Now, the goal here is to keep a low profile, negotiate a good deal, and get out of town before the Empire figures out where they are. So, of course, the first thing Ben Kenobi does inside the cantina is kill a guy with his lightsaber. Now, there is so much that’s pretty hilarious about that. First of all, again, Ben and Luke are trying to keep a low profile and the first thing Ben does is MURDER someone with an ancient weapon from a group that’s not supposed to exist anymore. Okay, yes, Doctor Evazan and Ponda Baba (Walrus Man!) did start the altercation with Luke. And Ben did try to diffuse the whole thing with a free drink, but that escalated from zero to sixty pretty quickly. Look, we just saw Ben use a Jedi mind trick on some Stormtroopers a few minutes before all this. Maybe, if your goal is to keep a low profile, try that again before dismembering someone?
So now Ben and Luke, freshly minted murderers, head on over to Han and Chewbacca’s table. (As an aside, I always love when we see Ben and Chewbacca talking at the bar in the background. I wonder if they realize they both know Yoda?) So here we go! The big negotiation! Here’s where Ben finds out what it’s going to cost to get to Alderaan. Of course, that price probably already just went up as Han watched Ben kill a guy with a lightsaber.
So as the negotiation starts, Han kind of screws up first and offers Ben a pretty easy out: Han asks Ben if he and Luke are involved in some sort of “local trouble.” Now, Ben, right there, should have just said, “Yes. That’s it. Local trouble. This kid and I are always getting in trouble, locally. For certain we aren’t in any kind of trouble beyond our local community.” But, instead, Ben kind of gets this sly look on his face and says, “Let’s just say we’d like to avoid any Imperial entanglements.” It’s weird, he almost says this as some sort of pun, but basically tells Han in no uncertain terms, “Oh no, it’s not local trouble, we are wanted by the government and we are pretty desperate. I mean, you just saw I killed a guy, right?” So then Han, wisely, asks for a small fortune in surge pricing for what’s essentially a space Uber ride. (The lesson here is, in the future, when calling an Uber, when the option for “local trouble” pops up, just select that.)
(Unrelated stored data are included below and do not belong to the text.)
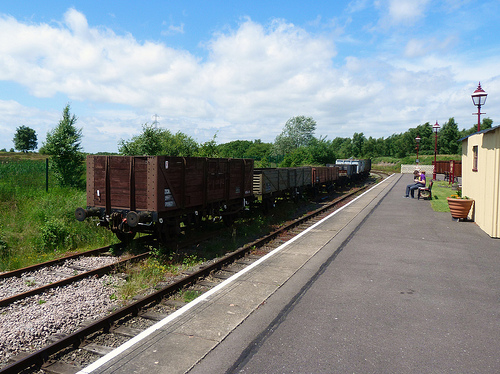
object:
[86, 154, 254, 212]
train car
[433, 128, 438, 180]
pole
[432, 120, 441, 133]
light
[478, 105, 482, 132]
pole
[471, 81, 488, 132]
lamp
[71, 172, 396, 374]
white edge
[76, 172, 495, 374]
concrete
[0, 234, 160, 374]
railroad tracks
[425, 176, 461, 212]
grass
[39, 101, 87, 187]
tree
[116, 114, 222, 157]
tree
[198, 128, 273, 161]
tree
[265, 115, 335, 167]
tree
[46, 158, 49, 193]
post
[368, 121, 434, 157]
trees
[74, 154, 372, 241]
carriages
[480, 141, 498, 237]
wall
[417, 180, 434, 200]
bench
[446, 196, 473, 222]
flower pot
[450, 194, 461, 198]
flowers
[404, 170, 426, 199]
person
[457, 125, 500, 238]
building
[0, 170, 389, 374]
rail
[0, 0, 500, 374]
outside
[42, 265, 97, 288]
part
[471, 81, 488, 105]
light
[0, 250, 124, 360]
gravel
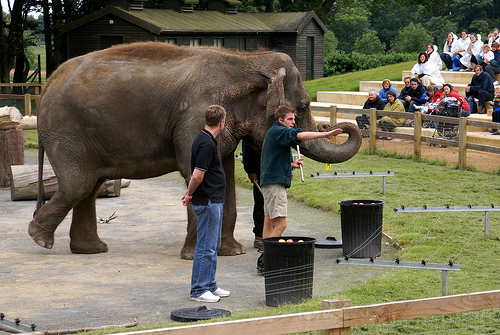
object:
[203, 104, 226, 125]
hair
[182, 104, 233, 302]
man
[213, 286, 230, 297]
sneaker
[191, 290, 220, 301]
sneaker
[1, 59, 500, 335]
ground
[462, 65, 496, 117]
crowd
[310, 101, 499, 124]
benches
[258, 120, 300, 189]
sweater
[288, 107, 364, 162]
trunk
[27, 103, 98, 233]
leg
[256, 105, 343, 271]
man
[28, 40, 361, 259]
elephant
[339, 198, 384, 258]
barrel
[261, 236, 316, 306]
barrel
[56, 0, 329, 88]
cabin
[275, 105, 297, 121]
hair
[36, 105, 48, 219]
tail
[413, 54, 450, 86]
people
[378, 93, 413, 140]
sitting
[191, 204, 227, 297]
jeans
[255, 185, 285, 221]
shorts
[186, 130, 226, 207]
polo shirt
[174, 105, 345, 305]
two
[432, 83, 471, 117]
person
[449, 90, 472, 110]
shirt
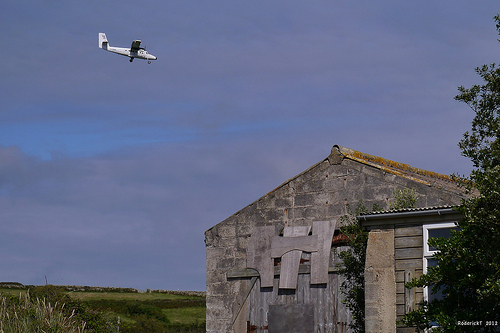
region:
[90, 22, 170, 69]
plane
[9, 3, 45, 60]
white clouds in blue sky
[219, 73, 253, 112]
white clouds in blue sky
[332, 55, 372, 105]
white clouds in blue sky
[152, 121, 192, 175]
white clouds in blue sky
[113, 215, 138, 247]
white clouds in blue sky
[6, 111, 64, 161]
white clouds in blue sky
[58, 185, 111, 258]
white clouds in blue sky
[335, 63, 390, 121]
white clouds in blue sky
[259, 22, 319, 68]
white clouds in blue sky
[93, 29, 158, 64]
a small white plane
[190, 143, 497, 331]
an old farm building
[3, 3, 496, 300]
blue sky with a few clouds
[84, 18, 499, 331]
small plane flying over a building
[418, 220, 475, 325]
window in a building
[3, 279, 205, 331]
green fields in the background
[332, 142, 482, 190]
orange moss on the roof of a building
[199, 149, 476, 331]
grey stone front of a building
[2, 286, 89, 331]
a tall grassy plant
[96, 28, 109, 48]
tail of a small plane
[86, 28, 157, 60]
white airplane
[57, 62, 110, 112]
white clouds in blue sky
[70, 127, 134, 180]
white clouds in blue sky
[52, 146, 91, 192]
white clouds in blue sky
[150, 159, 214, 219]
white clouds in blue sky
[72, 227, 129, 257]
white clouds in blue sky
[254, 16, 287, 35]
white clouds in blue sky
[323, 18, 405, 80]
white clouds in blue sky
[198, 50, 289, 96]
white clouds in blue sky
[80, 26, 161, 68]
whtie plane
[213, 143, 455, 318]
brown and white building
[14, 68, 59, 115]
white clouds in blue sky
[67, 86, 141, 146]
white clouds in blue sky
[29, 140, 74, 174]
white clouds in blue sky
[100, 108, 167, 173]
white clouds in blue sky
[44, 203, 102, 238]
white clouds in blue sky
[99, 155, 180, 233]
white clouds in blue sky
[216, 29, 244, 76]
white clouds in blue sky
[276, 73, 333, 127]
white clouds in blue sky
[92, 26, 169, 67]
white airplane in air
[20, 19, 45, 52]
white clouds in blue sky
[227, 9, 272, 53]
white clouds in blue sky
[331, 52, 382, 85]
white clouds in blue sky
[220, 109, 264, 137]
white clouds in blue sky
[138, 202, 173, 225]
white clouds in blue sky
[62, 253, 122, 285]
white clouds in blue sky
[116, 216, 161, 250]
white clouds in blue sky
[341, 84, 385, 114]
white clouds in blue sky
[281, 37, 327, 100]
white clouds in blue sky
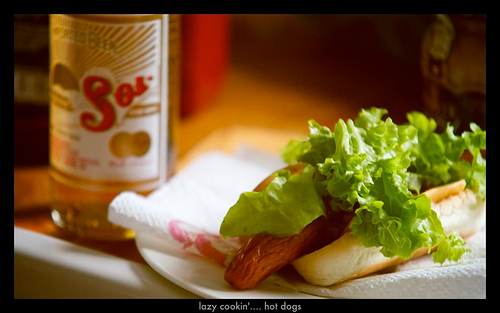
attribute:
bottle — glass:
[39, 12, 186, 251]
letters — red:
[73, 67, 154, 141]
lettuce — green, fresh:
[210, 99, 489, 274]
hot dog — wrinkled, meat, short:
[220, 207, 346, 290]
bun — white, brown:
[205, 141, 495, 298]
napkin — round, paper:
[84, 130, 489, 298]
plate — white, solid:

In the next scene, Ben tells Luke that Luke will have to sell his speeder to cover the costs for this trip. Ben should have added, “You’ll have to sell your speeder, because instead of just hiring a pilot, I, instead, went in there and killed a guy, then openly admitted to this stranger that we are wanted by the government, and they haven’t even tacked on the charges for the the guy I killed yet” And then to top it all off, the pilot Ben hires immediately kills a guy himself. This small group leaving for Alderaan — who, again, more than anything want to keep a low profile — is responsible for two murders in that cantina over the course of maybe 10 minutes.
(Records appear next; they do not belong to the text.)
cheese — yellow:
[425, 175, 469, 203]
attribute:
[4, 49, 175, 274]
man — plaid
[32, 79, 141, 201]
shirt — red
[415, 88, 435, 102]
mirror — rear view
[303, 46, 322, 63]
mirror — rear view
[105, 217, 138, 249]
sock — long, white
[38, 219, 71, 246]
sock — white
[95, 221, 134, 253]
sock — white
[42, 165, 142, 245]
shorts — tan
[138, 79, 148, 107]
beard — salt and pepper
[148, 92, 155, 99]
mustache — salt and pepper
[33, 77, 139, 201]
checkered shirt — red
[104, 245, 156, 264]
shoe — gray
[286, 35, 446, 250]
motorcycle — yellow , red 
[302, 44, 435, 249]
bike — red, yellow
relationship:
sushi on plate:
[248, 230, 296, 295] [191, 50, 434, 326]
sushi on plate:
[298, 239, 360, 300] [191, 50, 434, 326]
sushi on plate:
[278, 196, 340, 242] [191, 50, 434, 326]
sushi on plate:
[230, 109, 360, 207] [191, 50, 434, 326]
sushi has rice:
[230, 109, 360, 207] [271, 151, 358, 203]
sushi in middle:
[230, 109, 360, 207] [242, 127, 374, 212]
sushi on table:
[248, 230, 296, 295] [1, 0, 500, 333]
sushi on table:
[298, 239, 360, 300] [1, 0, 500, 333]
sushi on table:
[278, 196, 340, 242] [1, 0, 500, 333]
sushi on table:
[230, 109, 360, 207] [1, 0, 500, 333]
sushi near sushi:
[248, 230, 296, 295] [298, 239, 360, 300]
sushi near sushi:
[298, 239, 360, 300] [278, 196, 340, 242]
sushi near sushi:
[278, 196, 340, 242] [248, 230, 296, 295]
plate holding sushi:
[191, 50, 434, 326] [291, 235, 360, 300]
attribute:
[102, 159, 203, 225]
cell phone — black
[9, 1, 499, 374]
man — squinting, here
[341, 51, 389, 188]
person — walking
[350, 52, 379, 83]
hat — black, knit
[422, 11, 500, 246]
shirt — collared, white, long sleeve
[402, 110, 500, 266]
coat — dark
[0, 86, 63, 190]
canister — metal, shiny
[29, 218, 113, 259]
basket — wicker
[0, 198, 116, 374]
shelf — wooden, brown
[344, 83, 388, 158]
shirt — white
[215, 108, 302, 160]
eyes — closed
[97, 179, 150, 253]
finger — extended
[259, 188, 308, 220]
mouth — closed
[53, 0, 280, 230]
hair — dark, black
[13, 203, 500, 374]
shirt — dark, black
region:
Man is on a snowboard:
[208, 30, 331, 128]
To defend Ben just a bit, it’s likely Han would have figured out this wasn’t “local trouble” as soon a squad of Stormtroopers showed up at the docking bay and opened fire. I’m imagining Han just saying, “What the hell? I thought this was local trouble? Yeah, they didn’t pay me enough for this. Hello, Stormtroopers, they are up there. Be my guest.“ But what were the odds that would happen? Anyway, the lesson of all this is, Obi-Wan Kenobi may have been a great man and a great warrior, but he’s a terrible negotiator. (Another lesson is there’s not a ton to write about in the entertainment world during the first week of January. But, here you go anyway.)